# [WORK REQUEST]
Can you extract the source text from every listing below, reproducing each line verbatim?

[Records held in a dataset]
★ ★ ★ ★ ★
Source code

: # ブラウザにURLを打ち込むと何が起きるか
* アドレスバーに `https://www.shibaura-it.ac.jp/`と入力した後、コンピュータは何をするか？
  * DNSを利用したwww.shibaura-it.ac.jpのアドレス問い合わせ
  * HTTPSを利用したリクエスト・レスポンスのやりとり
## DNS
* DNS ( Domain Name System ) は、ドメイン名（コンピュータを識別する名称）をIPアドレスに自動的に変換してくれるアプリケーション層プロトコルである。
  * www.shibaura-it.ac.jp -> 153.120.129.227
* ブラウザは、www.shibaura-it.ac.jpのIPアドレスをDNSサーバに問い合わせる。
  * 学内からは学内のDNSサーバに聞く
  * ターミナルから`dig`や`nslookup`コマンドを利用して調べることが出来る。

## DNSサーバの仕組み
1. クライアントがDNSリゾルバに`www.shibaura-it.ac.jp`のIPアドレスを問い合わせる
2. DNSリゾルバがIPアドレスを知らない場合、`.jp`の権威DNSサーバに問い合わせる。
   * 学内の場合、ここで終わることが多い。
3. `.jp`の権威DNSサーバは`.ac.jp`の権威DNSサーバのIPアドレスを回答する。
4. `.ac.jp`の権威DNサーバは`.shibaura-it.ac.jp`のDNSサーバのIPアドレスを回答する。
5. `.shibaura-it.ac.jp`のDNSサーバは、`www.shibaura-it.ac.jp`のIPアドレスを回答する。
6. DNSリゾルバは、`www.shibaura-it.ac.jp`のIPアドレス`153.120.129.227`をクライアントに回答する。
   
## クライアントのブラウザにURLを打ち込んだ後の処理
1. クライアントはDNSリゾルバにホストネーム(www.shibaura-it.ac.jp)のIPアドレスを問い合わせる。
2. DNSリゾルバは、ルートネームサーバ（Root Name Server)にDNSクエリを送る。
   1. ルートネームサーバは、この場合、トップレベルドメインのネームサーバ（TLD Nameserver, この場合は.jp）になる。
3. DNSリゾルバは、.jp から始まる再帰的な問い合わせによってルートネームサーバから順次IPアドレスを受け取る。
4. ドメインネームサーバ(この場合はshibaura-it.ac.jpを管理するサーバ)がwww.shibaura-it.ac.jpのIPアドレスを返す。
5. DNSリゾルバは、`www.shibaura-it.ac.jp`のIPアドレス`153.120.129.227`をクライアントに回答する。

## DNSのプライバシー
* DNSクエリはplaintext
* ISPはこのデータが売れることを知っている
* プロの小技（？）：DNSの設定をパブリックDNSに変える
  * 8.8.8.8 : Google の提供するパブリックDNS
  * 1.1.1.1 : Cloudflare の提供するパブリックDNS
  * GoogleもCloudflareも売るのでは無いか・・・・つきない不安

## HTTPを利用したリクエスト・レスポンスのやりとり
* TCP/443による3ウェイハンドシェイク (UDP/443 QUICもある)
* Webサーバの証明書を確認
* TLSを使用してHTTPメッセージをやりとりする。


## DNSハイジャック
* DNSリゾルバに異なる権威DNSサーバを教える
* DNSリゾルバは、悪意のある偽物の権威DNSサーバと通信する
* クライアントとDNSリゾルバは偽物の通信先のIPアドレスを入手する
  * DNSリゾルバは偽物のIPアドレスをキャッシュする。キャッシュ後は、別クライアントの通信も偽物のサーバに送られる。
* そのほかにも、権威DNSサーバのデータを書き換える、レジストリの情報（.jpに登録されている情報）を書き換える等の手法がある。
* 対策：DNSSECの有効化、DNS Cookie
★ ★ ★ ★ ★
# [WRITTEN SOLUTION]
Source code

: # ブラウザにURLを打ち込むと何が起きるか
* アドレスバーに `https://www.shibaura-it.ac.jp/`と入力した後、コンピュータは何をするか？
  * DNSを利用したwww.shibaura-it.ac.jpのアドレス問い合わせ
  * HTTPSを利用したリクエスト・レスポンスのやりとり
## DNS
* DNS ( Domain Name System ) は、ドメイン名（コンピュータを識別する名称）をIPアドレスに自動的に変換してくれるアプリケーション層プロトコルである。
  * www.shibaura-it.ac.jp -> 153.120.129.227
* ブラウザは、www.shibaura-it.ac.jpのIPアドレスをDNSサーバに問い合わせる。
  * 学内からは学内のDNSサーバに聞く
  * ターミナルから`dig`や`nslookup`コマンドを利用して調べることが出来る。

## DNSサーバの仕組み
1. クライアントがDNSリゾルバに`www.shibaura-it.ac.jp`のIPアドレスを問い合わせる
2. DNSリゾルバがIPアドレスを知らない場合、`.jp`の権威DNSサーバに問い合わせる。
   * 学内の場合、ここで終わることが多い。
3. `.jp`の権威DNSサーバは`.ac.jp`の権威DNSサーバのIPアドレスを回答する。
4. `.ac.jp`の権威DNサーバは`.shibaura-it.ac.jp`のDNSサーバのIPアドレスを回答する。
5. `.shibaura-it.ac.jp`のDNSサーバは、`www.shibaura-it.ac.jp`のIPアドレスを回答する。
6. DNSリゾルバは、`www.shibaura-it.ac.jp`のIPアドレス`153.120.129.227`をクライアントに回答する。
   
## クライアントのブラウザにURLを打ち込んだ後の処理
1. クライアントはDNSリゾルバにホストネーム(www.shibaura-it.ac.jp)のIPアドレスを問い合わせる。
2. DNSリゾルバは、ルートネームサーバ（Root Name Server)にDNSクエリを送る。
   1. ルートネームサーバは、この場合、トップレベルドメインのネームサーバ（TLD Nameserver, この場合は.jp）になる。
3. DNSリゾルバは、.jp から始まる再帰的な問い合わせによってルートネームサーバから順次IPアドレスを受け取る。
4. ドメインネームサーバ(この場合はshibaura-it.ac.jpを管理するサーバ)がwww.shibaura-it.ac.jpのIPアドレスを返す。
5. DNSリゾルバは、`www.shibaura-it.ac.jp`のIPアドレス`153.120.129.227`をクライアントに回答する。

## DNSのプライバシー
* DNSクエリはplaintext
* ISPはこのデータが売れることを知っている
* プロの小技（？）：DNSの設定をパブリックDNSに変える
  * 8.8.8.8 : Google の提供するパブリックDNS
  * 1.1.1.1 : Cloudflare の提供するパブリックDNS
  * GoogleもCloudflareも売るのでは無いか・・・・つきない不安

## HTTPを利用したリクエスト・レスポンスのやりとり
* TCP/443による3ウェイハンドシェイク (UDP/443 QUICもある)
* Webサーバの証明書を確認
* TLSを使用してHTTPメッセージをやりとりする。


## DNSハイジャック
* DNSリゾルバに異なる権威DNSサーバを教える
* DNSリゾルバは、悪意のある偽物の権威DNSサーバと通信する
* クライアントとDNSリゾルバは偽物の通信先のIPアドレスを入手する
  * DNSリゾルバは偽物のIPアドレスをキャッシュする。キャッシュ後は、別クライアントの通信も偽物のサーバに送られる。
* そのほかにも、権威DNSサーバのデータを書き換える、レジストリの情報（.jpに登録されている情報）を書き換える等の手法がある。
* 対策：DNSSECの有効化、DNS Cookie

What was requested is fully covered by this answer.